WHAT TO WORK ON: Below is a block of records. Copy every line in it that contains the word "read".

DATA FOR ANALYSIS:
----

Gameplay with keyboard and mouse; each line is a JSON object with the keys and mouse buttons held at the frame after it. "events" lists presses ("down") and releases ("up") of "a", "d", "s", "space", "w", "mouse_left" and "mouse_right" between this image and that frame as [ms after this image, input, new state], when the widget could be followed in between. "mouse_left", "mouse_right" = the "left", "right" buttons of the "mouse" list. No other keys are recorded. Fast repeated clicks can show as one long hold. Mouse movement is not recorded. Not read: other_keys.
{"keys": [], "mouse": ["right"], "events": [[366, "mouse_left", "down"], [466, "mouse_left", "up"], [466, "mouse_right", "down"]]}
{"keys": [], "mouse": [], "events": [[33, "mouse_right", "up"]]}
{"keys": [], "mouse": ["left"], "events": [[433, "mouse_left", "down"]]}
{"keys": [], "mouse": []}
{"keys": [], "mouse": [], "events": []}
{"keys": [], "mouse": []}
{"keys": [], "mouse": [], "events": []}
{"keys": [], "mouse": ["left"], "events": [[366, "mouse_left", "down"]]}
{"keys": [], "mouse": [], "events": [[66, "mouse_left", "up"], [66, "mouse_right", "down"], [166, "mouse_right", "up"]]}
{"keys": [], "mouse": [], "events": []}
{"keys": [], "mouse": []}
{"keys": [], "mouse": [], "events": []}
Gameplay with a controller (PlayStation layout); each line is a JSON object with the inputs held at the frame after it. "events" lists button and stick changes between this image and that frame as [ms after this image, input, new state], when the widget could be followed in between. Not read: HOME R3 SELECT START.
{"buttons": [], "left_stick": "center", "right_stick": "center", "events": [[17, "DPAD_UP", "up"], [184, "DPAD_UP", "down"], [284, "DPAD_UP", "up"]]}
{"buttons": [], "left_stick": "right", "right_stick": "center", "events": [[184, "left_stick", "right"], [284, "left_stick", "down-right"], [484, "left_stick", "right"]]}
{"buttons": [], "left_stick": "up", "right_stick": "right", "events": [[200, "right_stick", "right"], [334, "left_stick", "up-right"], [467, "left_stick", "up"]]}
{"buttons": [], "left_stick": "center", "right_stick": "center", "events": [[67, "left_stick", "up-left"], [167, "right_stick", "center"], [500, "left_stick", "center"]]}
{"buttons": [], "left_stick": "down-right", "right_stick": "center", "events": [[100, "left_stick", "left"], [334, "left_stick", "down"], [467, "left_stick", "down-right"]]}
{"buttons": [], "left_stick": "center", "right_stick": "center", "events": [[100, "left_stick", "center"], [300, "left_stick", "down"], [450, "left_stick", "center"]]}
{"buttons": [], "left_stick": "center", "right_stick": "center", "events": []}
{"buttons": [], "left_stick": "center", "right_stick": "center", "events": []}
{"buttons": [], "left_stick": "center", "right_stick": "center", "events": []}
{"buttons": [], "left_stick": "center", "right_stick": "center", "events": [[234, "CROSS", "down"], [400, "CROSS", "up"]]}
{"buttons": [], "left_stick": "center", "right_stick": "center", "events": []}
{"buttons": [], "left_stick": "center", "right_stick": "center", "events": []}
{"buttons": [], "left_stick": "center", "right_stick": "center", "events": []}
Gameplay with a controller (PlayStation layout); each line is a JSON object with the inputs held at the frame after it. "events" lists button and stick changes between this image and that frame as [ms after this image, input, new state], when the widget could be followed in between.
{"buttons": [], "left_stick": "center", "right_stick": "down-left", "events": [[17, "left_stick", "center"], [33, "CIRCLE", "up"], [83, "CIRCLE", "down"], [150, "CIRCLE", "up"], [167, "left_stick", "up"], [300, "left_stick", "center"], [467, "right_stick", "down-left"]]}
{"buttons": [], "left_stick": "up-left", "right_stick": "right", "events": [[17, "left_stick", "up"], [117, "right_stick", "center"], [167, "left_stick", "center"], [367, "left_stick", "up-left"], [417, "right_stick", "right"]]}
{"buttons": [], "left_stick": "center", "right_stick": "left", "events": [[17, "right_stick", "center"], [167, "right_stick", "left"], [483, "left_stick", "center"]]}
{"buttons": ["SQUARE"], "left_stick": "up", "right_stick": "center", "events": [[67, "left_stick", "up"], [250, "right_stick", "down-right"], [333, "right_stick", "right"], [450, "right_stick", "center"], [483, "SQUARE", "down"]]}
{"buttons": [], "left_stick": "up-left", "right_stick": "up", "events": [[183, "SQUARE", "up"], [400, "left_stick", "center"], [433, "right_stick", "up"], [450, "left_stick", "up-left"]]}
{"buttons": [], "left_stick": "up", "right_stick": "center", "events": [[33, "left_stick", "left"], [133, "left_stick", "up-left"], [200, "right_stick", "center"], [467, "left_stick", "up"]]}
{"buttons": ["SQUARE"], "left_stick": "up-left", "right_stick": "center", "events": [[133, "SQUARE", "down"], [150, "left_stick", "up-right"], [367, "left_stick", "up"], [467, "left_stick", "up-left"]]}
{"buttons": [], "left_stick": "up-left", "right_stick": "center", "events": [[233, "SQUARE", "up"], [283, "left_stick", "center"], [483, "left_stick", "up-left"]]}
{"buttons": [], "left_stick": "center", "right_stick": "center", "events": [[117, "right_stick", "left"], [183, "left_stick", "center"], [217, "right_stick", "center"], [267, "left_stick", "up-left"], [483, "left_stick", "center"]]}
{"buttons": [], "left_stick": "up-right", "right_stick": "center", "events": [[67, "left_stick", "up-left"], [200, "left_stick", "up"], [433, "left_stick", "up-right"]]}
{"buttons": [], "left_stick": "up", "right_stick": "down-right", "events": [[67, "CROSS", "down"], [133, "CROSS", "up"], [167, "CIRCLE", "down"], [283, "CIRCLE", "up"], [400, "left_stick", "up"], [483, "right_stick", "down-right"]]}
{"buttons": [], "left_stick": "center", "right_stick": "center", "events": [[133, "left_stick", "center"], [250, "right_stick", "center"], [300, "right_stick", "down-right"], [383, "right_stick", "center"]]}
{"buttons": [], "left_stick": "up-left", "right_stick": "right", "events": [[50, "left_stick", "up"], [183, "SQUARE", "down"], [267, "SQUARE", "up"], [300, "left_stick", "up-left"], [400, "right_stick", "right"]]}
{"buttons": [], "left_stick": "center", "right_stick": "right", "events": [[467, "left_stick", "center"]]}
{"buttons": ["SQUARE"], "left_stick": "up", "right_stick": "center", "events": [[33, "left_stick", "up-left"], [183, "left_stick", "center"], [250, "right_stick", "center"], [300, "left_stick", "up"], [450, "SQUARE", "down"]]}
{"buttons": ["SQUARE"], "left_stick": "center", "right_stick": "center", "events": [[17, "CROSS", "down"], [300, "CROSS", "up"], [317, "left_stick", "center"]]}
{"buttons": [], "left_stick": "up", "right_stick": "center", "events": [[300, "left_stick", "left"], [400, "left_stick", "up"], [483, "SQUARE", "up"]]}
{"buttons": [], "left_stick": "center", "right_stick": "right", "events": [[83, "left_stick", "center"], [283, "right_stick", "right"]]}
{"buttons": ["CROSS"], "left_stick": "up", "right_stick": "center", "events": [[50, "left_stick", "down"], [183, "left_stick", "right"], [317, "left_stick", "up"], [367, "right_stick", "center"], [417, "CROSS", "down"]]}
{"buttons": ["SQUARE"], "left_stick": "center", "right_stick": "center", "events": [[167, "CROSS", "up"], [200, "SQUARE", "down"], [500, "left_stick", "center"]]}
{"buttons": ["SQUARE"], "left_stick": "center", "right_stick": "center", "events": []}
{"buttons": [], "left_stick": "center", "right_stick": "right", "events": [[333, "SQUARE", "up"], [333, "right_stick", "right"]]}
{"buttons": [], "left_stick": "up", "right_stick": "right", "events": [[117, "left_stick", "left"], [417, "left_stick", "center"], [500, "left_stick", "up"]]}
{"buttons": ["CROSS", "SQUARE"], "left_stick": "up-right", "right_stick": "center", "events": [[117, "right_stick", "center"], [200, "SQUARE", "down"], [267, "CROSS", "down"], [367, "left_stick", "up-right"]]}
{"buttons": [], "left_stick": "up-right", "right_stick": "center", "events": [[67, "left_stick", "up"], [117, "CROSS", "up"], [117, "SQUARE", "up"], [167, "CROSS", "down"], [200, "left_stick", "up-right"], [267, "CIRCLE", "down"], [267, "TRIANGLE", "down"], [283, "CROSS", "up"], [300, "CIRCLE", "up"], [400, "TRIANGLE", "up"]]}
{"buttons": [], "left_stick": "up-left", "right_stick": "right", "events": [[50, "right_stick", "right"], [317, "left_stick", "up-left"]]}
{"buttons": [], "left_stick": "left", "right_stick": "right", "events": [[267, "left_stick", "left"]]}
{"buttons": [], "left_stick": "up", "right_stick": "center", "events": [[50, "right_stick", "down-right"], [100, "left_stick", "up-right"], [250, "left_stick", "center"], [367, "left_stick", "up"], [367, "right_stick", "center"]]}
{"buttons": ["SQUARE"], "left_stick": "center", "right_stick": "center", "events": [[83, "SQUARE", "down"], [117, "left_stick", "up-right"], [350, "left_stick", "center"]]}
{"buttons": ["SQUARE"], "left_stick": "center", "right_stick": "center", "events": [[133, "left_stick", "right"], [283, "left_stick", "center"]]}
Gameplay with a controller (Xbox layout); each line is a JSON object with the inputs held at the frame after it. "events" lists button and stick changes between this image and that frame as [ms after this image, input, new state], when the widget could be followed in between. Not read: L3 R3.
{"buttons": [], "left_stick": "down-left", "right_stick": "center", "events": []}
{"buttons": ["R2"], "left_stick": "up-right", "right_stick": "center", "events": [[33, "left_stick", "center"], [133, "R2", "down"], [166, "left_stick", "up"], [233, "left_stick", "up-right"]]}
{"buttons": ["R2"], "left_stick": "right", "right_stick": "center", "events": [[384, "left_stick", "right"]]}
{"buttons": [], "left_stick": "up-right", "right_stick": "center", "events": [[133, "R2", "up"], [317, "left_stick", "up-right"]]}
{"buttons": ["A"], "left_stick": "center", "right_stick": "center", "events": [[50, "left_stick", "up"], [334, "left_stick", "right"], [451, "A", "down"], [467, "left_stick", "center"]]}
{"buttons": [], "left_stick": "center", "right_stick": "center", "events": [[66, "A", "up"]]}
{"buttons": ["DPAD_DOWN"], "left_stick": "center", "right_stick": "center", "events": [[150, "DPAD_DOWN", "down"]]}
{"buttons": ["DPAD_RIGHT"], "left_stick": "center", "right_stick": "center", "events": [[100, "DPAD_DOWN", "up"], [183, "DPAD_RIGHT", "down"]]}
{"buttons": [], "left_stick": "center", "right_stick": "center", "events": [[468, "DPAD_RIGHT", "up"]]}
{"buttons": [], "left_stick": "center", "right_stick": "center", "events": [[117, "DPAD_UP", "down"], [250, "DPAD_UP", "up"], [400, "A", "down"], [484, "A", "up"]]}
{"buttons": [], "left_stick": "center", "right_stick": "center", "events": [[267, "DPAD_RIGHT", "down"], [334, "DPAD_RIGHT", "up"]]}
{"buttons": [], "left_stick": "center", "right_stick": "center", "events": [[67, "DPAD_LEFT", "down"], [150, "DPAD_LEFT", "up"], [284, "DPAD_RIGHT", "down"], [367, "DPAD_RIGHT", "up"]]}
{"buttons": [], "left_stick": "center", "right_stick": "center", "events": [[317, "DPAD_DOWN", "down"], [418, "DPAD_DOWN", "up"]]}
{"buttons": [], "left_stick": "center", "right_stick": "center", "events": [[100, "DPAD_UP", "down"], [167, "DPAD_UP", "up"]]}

----

ANSWER TO THE PROBLEM:
Gameplay with keyboard and mouse; each line is a JSON object with the keys and mouse buttons held at the frame after it. "events" lists presses ("down") and releases ("up") of "a", "d", "s", "space", "w", "mouse_left" and "mouse_right" between this image and that frame as [ms after this image, input, new state], when the widget could be followed in between. "mouse_left", "mouse_right" = the "left", "right" buttons of the "mouse" list. No other keys are recorded. Fast repeated clicks can show as one long hold. Mouse movement is not recorded. Not read: other_keys.
Gameplay with a controller (PlayStation layout); each line is a JSON object with the inputs held at the frame after it. "events" lists button and stick changes between this image and that frame as [ms after this image, input, new state], when the widget could be followed in between. Not read: HOME R3 SELECT START.
Gameplay with a controller (Xbox layout); each line is a JSON object with the inputs held at the frame after it. "events" lists button and stick changes between this image and that frame as [ms after this image, input, new state], when the widget could be followed in between. Not read: L3 R3.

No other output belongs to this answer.